TESS is a robust machine as you can see in the manual. It hunts exoplanets. It doesn’t just “trip” over its own feet. Yet, that is exactly what NASA claims happened.
The Official Story: On January 15, controllers sent a command to point TESS at the comet. This command allegedly misaligned the solar panels, draining the battery and triggering a “Safe Mode” that shut down science operations to save the spacecraft.
The Forensic Reality: TESS operations are planned weeks in advance. Every slew is simulated. Every power load is calculated. For a “command error” of this magnitude to slip through the Flight Dynamics System during the highest-profile observation campaign of the decade suggests one of two things:
Gross Incompetence: A catastrophic failure of basic checks and balances.

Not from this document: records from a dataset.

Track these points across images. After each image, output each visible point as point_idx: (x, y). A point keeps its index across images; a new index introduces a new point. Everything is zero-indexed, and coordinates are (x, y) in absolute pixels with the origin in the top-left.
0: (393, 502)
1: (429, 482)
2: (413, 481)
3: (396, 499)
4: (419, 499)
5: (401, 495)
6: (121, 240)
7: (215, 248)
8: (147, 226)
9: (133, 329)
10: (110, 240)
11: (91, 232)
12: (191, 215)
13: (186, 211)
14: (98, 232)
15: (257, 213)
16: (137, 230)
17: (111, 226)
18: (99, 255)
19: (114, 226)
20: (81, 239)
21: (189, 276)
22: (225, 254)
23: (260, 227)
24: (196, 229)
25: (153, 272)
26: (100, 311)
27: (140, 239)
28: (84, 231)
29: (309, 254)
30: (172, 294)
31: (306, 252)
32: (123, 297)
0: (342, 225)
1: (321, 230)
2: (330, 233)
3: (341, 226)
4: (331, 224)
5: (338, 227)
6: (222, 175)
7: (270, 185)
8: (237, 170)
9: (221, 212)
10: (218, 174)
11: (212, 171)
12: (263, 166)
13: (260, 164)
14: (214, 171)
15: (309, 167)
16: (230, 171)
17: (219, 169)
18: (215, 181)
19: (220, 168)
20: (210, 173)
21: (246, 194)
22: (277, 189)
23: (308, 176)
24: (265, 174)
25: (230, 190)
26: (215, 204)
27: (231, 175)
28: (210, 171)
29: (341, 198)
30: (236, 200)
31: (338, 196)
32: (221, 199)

Intentional Blindness: The spacecraft was deliberately placed into a passive state to prevent the downlink of data during a specific window.
Consider the timing. TESS successfully imaged the object in 2025. It successfully imaged it in early January 2026. It ONLY “failed” exactly when the object entered the Opposition Window—a 72-hour period where the Sun, Earth, and Comet aligned perfectly to reveal the object’s true surface texture.

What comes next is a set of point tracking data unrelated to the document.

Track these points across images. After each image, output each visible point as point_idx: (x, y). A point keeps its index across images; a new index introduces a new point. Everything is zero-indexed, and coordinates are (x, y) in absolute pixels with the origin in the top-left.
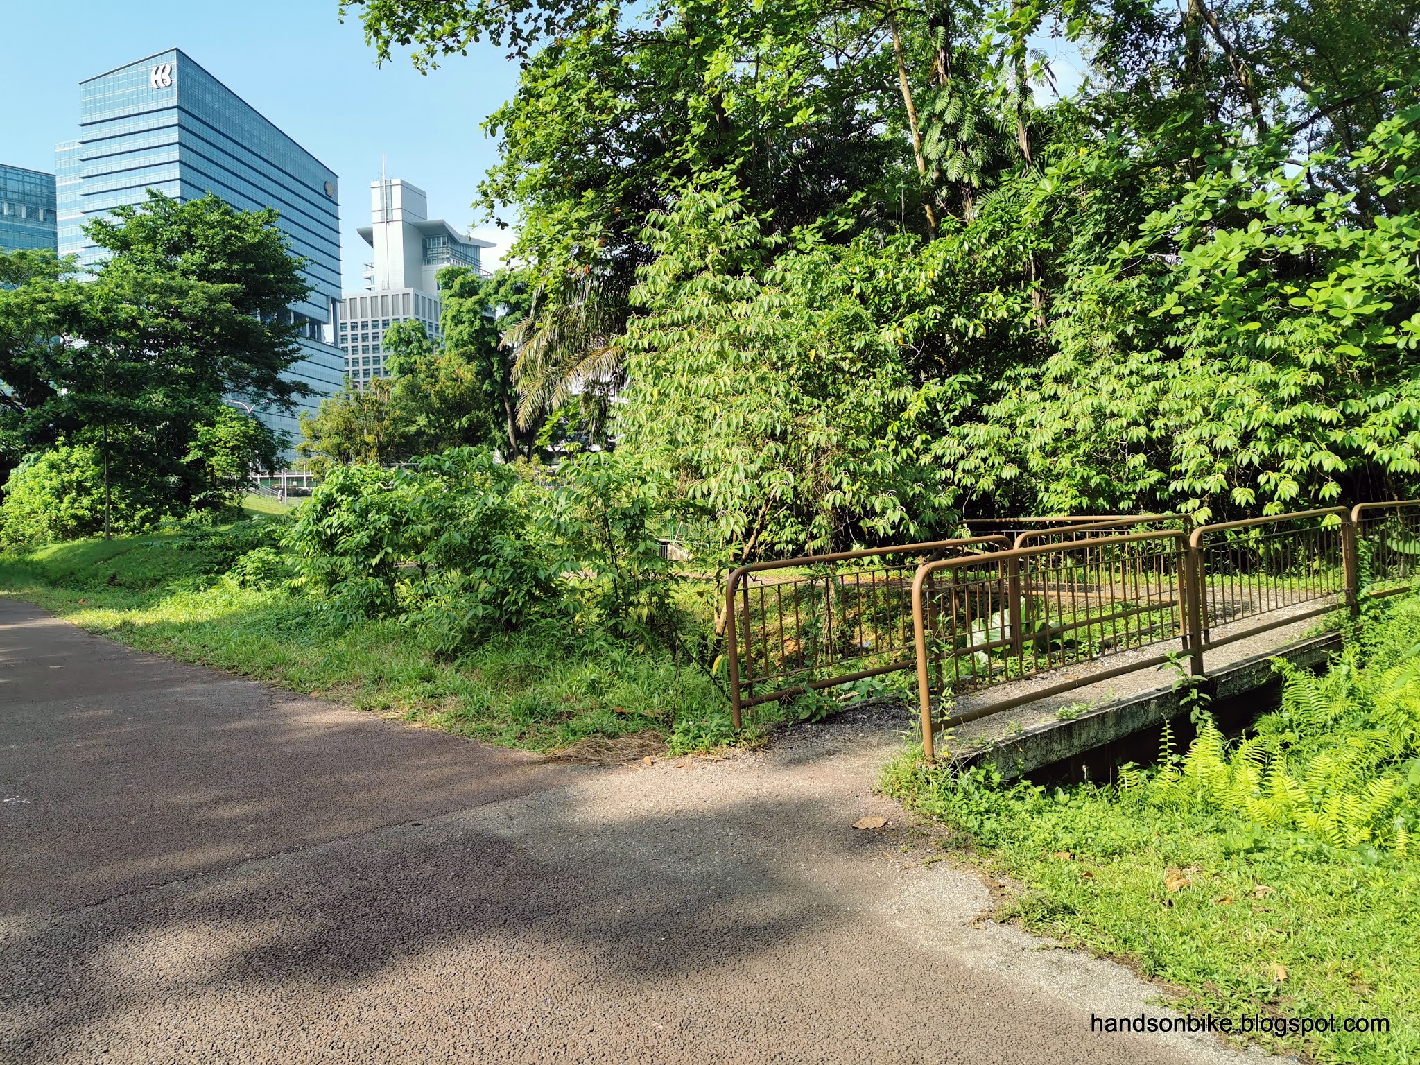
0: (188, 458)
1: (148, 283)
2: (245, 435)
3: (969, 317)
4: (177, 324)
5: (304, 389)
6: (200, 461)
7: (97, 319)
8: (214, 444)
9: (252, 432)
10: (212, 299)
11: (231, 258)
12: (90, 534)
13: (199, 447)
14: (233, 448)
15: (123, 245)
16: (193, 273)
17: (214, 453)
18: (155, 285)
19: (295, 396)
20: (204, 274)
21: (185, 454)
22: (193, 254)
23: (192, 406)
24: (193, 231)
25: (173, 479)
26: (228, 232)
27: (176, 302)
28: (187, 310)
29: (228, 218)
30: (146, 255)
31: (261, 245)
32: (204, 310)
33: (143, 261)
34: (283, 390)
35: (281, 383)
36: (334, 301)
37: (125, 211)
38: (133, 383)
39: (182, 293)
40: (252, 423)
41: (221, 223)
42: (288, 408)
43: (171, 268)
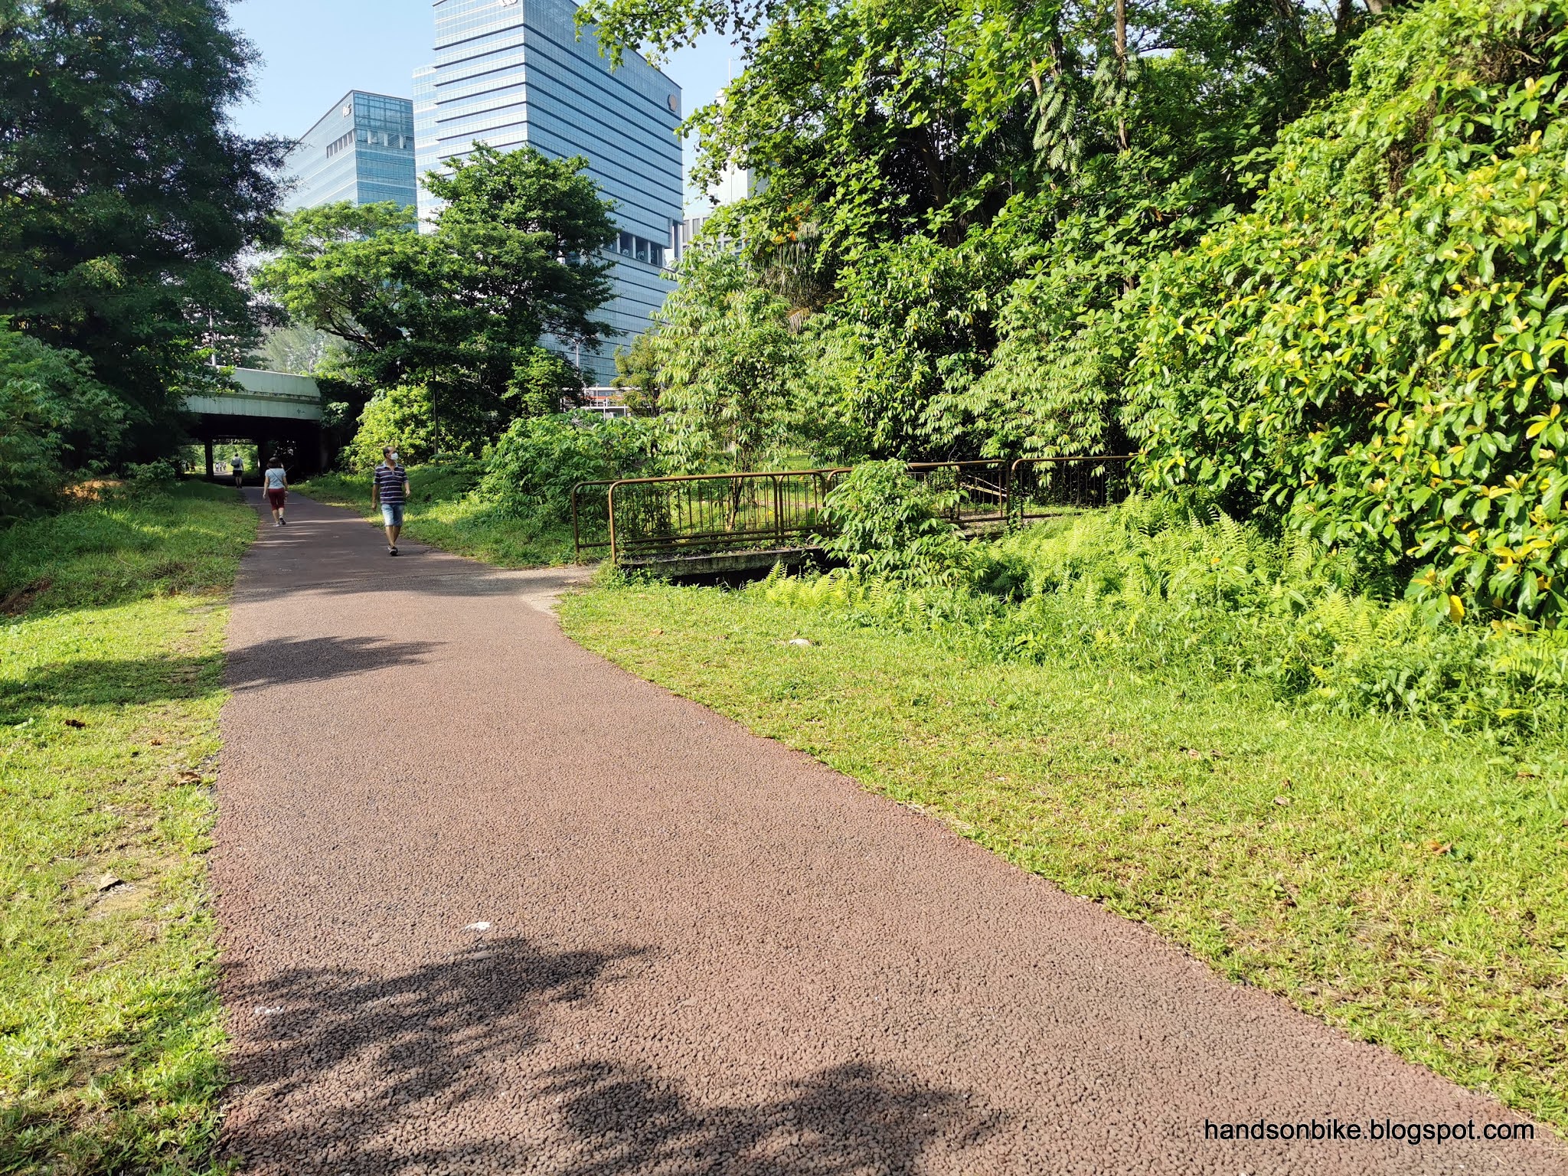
0: (507, 395)
1: (473, 233)
2: (554, 373)
3: (961, 309)
4: (497, 271)
5: (607, 330)
6: (516, 397)
7: (425, 274)
8: (528, 381)
9: (559, 371)
10: (528, 248)
11: (545, 207)
12: (426, 461)
13: (515, 385)
14: (544, 386)
15: (454, 195)
16: (513, 221)
17: (528, 391)
18: (478, 235)
19: (599, 336)
20: (521, 222)
21: (506, 391)
22: (512, 203)
23: (503, 349)
24: (513, 181)
25: (494, 414)
26: (542, 181)
27: (495, 252)
28: (505, 259)
29: (543, 167)
30: (472, 206)
31: (573, 192)
32: (519, 259)
33: (470, 211)
34: (589, 329)
35: (588, 323)
36: (676, 224)
37: (453, 162)
38: (457, 329)
39: (501, 242)
40: (560, 362)
41: (537, 173)
42: (594, 348)
43: (494, 218)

The “Muthukrishna Video”: Validating the Gap
Following the recovery, a 28-hour video sequence was released by MIT researchers. We analyzed this footage frame-by-frame.
At the 11-second mark, there is a violent “jump.” The star field shifts. The comet teleports across the frame.
This is the edit point. It represents the missing three days.
Why does this matter? Because of what happened just before the camera died. Hours prior to the failure, Hubble detected those symmetric jets and a “tightly collimated anti-tail” pointing toward the Sun. The object was active. It was changing.
When TESS came back online on January 19, amateur data contradicted the official silence. On the Cloudy Nights Forum, observer “russ75” released stacked exposures from a Celestron Origin showing “more coma and tail” than previous nights. Simultaneously, the Comet Observation Database (COBS) logged a magnitude spike to +13—a brightness increase of nearly 40x.
The Smoking Gun: The Jupiter Rendezvous
When 3I/ATLAS accelerated near the Sun in 2025, it didn’t just speed up. It changed course. Scientists ran the orbital dynamics backward and forward, and the result is chilling.
That “non-gravitational acceleration” adjusted the trajectory to target a specific point in space: Jupiter.
Specifically, 3I/ATLAS is on a collision course with the edge of Jupiter’s Hill Sphere—the gravitational region where the giant planet dominates solar gravity. The object is projected to miss the boundary by a margin of less than 0.1%.
If the acceleration hadn’t happened, it would have missed the Hill Sphere entirely.
The Implication: The “outgassing” wasn’t random sublimation. It was a Trajectory Correction Maneuver (TCM). 3I/ATLAS is using the Solar System’s plane to brake and steer toward a gravity assist or orbital insertion at Jupiter in March 2026.
Could the TESS outage be hiding another crucial maneuver?
Conclusion: The “Glomar” Response
When John Greenwald, Jr. asked the CIA for records on 3I/ATLAS, they didn’t say “we don’t watch comets.” They issued a Glomar Response: We can neither confirm nor deny the existence of records.
The CIA doesn’t Glomar a rock.
The TESS video is real, but it is a redacted document. The “Safe Mode” was a convenient curtain drawn across the stage at the climax of the performance.
We are left with a ghost in the machine—an object that moves like a ship, targets planets like a probe, and seems to disable the instruments that try to watch it too closely.
What to Watch Next:
All eyes are now on March 16, 2026. That is the date of the Jupiter visit.
It’s not a comet.
It’s a visitor.
Stay vigilant.
The Sentinel is an independent open-source intelligence monitor. Subscribe for updates on the Jupiter Intercept.







I know Avi Loeb is still actively posting about 3I/ATLAS, but wouldn't any of the thousands of other professional astronomers take note of the aforementioned anomalies here? Like are all the world's scientists just staying quiet on what might be the biggest discovery of our lifetimes?
Ahh gee, are you telling me that NASA lied to us …again?